TEXT EXCERPT Start Marker

There have been a few questions about the job application process on MathOverflow, and I’d like to make a few remarks in an open forum.
First of all, I think there have been some really good questions, and really good answers. I found it especially illuminating when mathematicians who have been on hiring committees weighed in on what they thought was important in an application. Depending on your social circle and who your advisor is, it can be difficult to get accurate information when you are a graduate student (or a postdoc – I recently learned that my research statement was too long by a factor of 2 or 3). So, hats off to the people who give well-informed advice. Please keep it up.
This brings us to the other side of the discussion, which is uninformed job advice. I hear and see it in person and on the internet (including MathOverflow, where fortunately, it has been relatively easy to detect). Some of it is quite obnoxious, with a cynical, hypercompetitive perspective of the mathematical community. I’m not prepared to discuss the psychological foundations of this sort of attitude, but I’ve seen bad advice cause a lot of unnecessary stress in people who receive it. As far as I can tell, the job application process is already stressful, where small strategic errors can mean big differences in outcome, so perhaps we should treat baseless speculation more severely in this context than in the realm of normal mathematical discourse.
I’ve been asked to include one more remark about applications that may be obvious to some of you, and it is that different types of schools look for different features in applications. As a basic example, Research-I schools tend to focus less on teaching statements than four-year colleges. Community colleges apparently have their own priorities, which are somewhat different from the other two classes. As a piece of meta-advice, if you’re surrounded by research faculty (quite likely in grad school), but you’re planning to teach at a four-year or community college, you might benefit from seeking some application and career advice from outside your program.
Also, one final request: if you’re answering a career-advice question on the internet, it would be great if you could add background context including the type of school (e.g., “I have done hiring at a four-year college in the US”). I see some people doing this already, and it’s great. The career questions at MathOverflow have so far leaned toward research-intensive tracks, but it would help in the future in case more general questions come up.

TEXT EXCERPT End Marker
EXTRACTED INFORMATION Start Marker

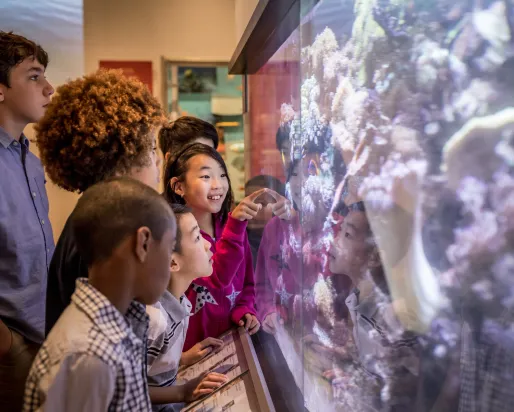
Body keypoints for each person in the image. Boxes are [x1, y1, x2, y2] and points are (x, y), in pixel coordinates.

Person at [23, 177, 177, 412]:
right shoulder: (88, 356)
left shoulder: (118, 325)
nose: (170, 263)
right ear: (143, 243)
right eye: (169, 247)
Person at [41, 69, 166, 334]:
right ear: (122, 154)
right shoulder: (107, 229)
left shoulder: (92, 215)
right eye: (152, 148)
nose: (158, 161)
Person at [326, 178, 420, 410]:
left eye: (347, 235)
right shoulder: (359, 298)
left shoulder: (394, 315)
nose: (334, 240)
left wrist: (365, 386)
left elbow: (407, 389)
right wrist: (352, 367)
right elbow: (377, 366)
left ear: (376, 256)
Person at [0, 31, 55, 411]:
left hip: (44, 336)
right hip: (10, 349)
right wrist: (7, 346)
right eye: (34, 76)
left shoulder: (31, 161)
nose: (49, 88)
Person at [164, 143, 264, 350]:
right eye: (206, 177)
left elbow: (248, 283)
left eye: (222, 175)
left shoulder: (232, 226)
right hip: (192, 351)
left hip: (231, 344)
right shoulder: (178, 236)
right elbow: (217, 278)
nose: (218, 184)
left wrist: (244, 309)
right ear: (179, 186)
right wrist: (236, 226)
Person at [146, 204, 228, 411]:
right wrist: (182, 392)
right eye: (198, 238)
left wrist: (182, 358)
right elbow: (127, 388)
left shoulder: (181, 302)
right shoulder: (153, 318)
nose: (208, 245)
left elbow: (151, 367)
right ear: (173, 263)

EXTRACTED INFORMATION End Marker
EXTRACTED INFORMATION Start Marker

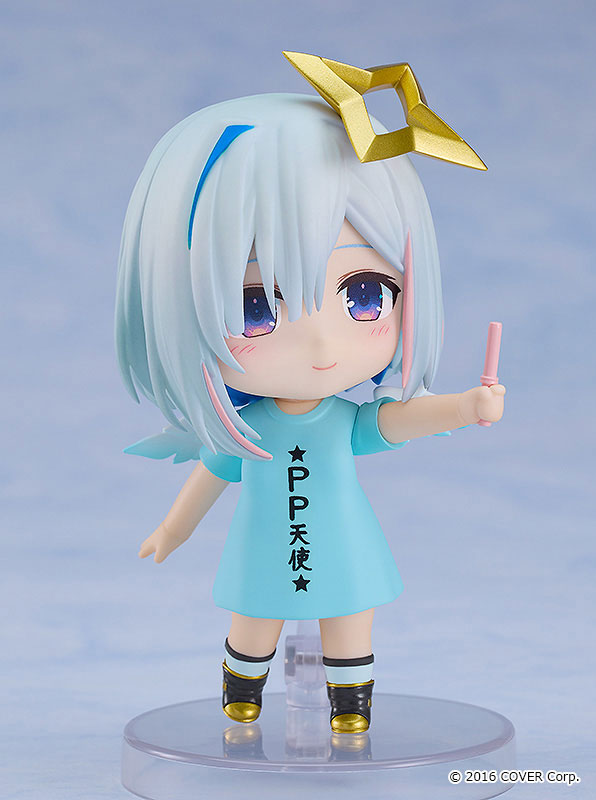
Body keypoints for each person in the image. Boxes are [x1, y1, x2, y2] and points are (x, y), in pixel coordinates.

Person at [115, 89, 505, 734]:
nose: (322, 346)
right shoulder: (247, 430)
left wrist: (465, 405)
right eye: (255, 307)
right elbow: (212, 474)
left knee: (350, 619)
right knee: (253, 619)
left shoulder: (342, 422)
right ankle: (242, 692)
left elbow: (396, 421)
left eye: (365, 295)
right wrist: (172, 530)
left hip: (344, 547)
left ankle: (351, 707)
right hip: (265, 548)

EXTRACTED INFORMATION End Marker

▶ [WHAT TO DO]: Copy the stretch from "I’ve been asked" through "outside your program." in the post about job application advice.

▶ [RESPONSE]:
I’ve been asked to include one more remark about applications that may be obvious to some of you, and it is that different types of schools look for different features in applications. As a basic example, Research-I schools tend to focus less on teaching statements than four-year colleges. Community colleges apparently have their own priorities, which are somewhat different from the other two classes. As a piece of meta-advice, if you’re surrounded by research faculty (quite likely in grad school), but you’re planning to teach at a four-year or community college, you might benefit from seeking some application and career advice from outside your program.